Re: [PATCH v2 06/16] x86/mce: Remove __mcheck_cpu_init_early()
From: Borislav Petkov
Date: Thu Feb 27 2025 - 15:48:29 EST
On February 27, 2025 8:59:33 PM GMT+01:00, Yazen Ghannam <yazen.ghannam@xxxxxxx> wrote:
>On Thu, Feb 27, 2025 at 08:33:19PM +0100, Borislav Petkov wrote:
>> On February 27, 2025 5:31:48 PM GMT+01:00, Yazen Ghannam <yazen.ghannam@xxxxxxx> wrote:
>> >On Thu, Feb 27, 2025 at 04:25:00PM +0100, Borislav Petkov wrote:
>> >> On Thu, Feb 13, 2025 at 04:45:55PM +0000, Yazen Ghannam wrote:
>> >> > Also, move __mcheck_cpu_init_generic() after
>> >> > __mcheck_cpu_init_prepare_banks() so that MCA is enabled after the first
>> >> > MCA polling event.
>> >>
>> >> The reason being?
>> >>
>> >> Precaution?
>> >>
>> >> It was this way since forever, why are you moving it now? Any particular
>> >> reason?
>> >>
>> >
>> >1) To read/clear old errors before turning on MCA. The updated
>> >__mcheck_cpu_init_prepare_banks() function does this for the MCi_CTL
>> >registers. This patch does this for the MCG_CTL register too.
>> >
>> >2) To ensure that vendor-specific setup is finished beforehand also.
>>
>> That doesn't answer my question. All of the above gets done even without shuffling the order...
>>
>>
>
>MCA banks can start logging errors once MCG_CTL is set. The AMD docs say
>"The operating system must initialize the MCA_CONFIG registers prior to
>initialization of the MCA_CTL registers."
>
>"The MCA_CTL registers must be initialized prior to enabling the error
>reporting banks in MCG_CTL".
>
>However, the Intel docs "Machine-Check Initialization Pseudocode" say
>MCG_CTL first then MCi_CTL.
>
>But both agree that CR4.MCE should be set last.
>
>We have an old thread on the topic that led to this patch.

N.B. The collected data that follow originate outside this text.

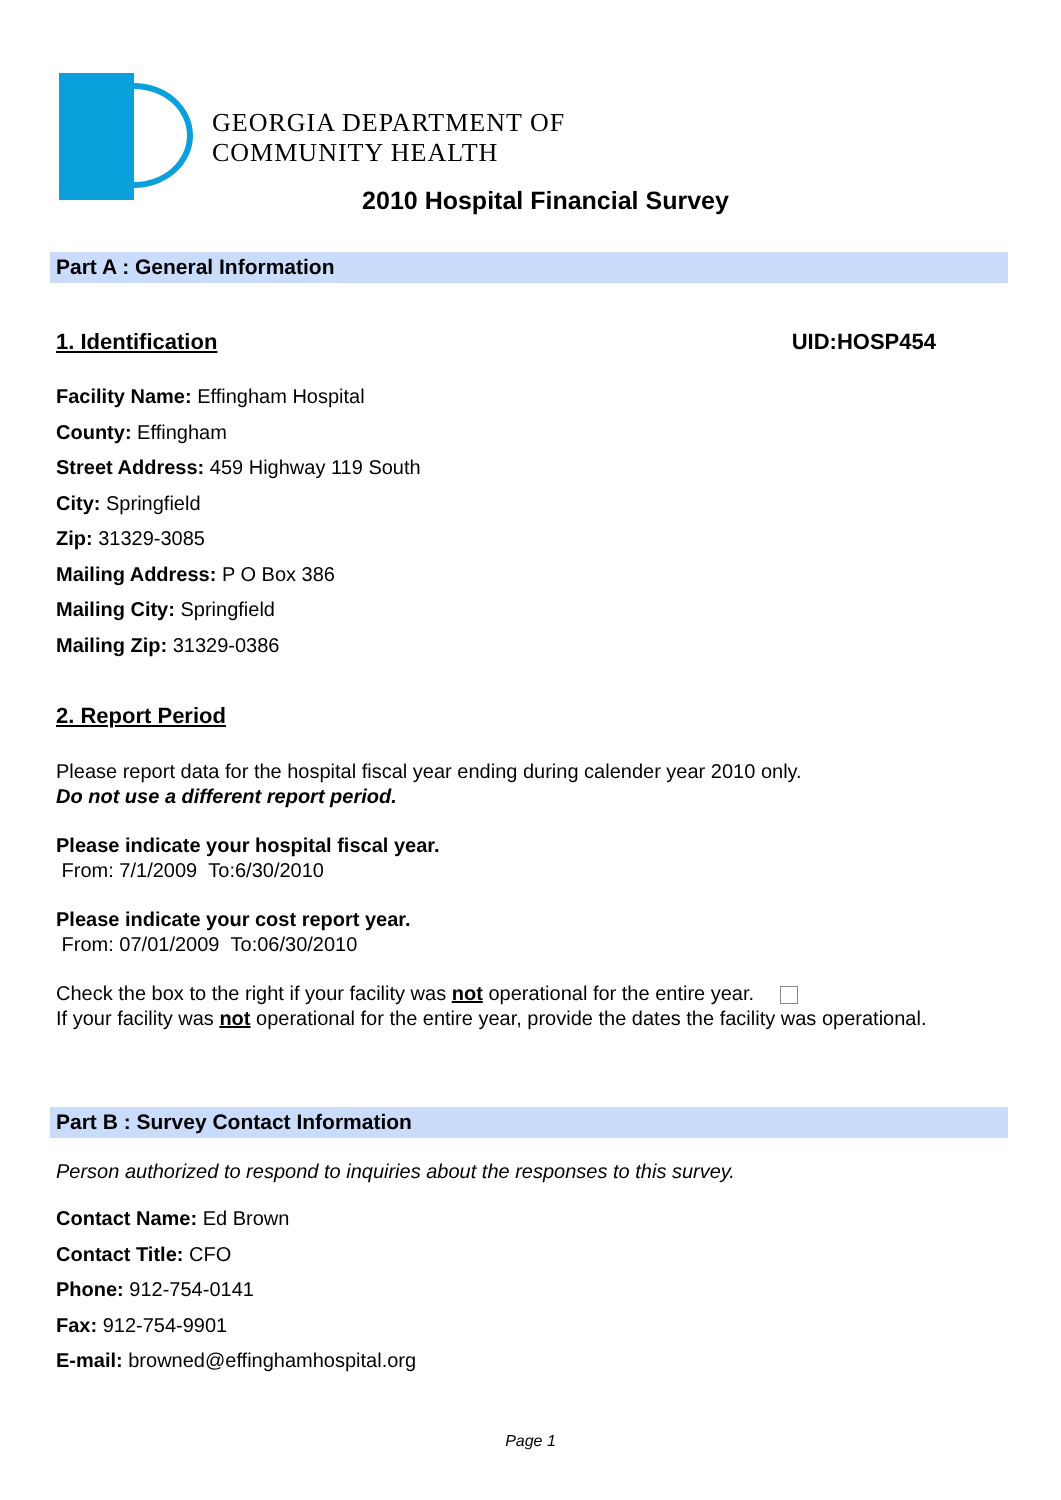GEORGIA DEPARTMENT OF
COMMUNITY HEALTH
2010 Hospital Financial Survey
Part A : General Information
1. Identification UID:HOSP454
Facility Name: Effingham Hospital
County: Effingham
Street Address: 459 Highway 119 South
City: Springfield
Zip: 31329-3085
Mailing Address: P O Box 386
Mailing City: Springfield
Mailing Zip: 31329-0386
2. Report Period
Please report data for the hospital fiscal year ending during calender year 2010 only.
Do not use a different report period.
Please indicate your hospital fiscal year.
From: 7/1/2009 To:6/30/2010
Please indicate your cost report year.
From: 07/01/2009 To:06/30/2010
Check the box to the right if your facility was not operational for the entire year.
If your facility was not operational for the entire year, provide the dates the facility was operational.
Part B : Survey Contact Information
Person authorized to respond to inquiries about the responses to this survey.
Contact Name: Ed Brown
Contact Title: CFO
Phone: 912-754-0141
Fax: 912-754-9901
E-mail: browned@effinghamhospital.org
Page 1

>https://lore.kernel.org/all/YqJHwXkg3Ny9fI3s@yaz-fattaah/
>
>And it seemed okay at the time.
>https://lore.kernel.org/all/YrnTMmwl5TrHwT9J@xxxxxxx/
>
>I don't think anything much has changed since then, so I included the
>old patch again in this set.
>
>Thanks,
>Yazen
This is exactly what needs to be in the commit message - why is the change being done.
--
Sent from a small device: formatting sucks and brevity is inevitable.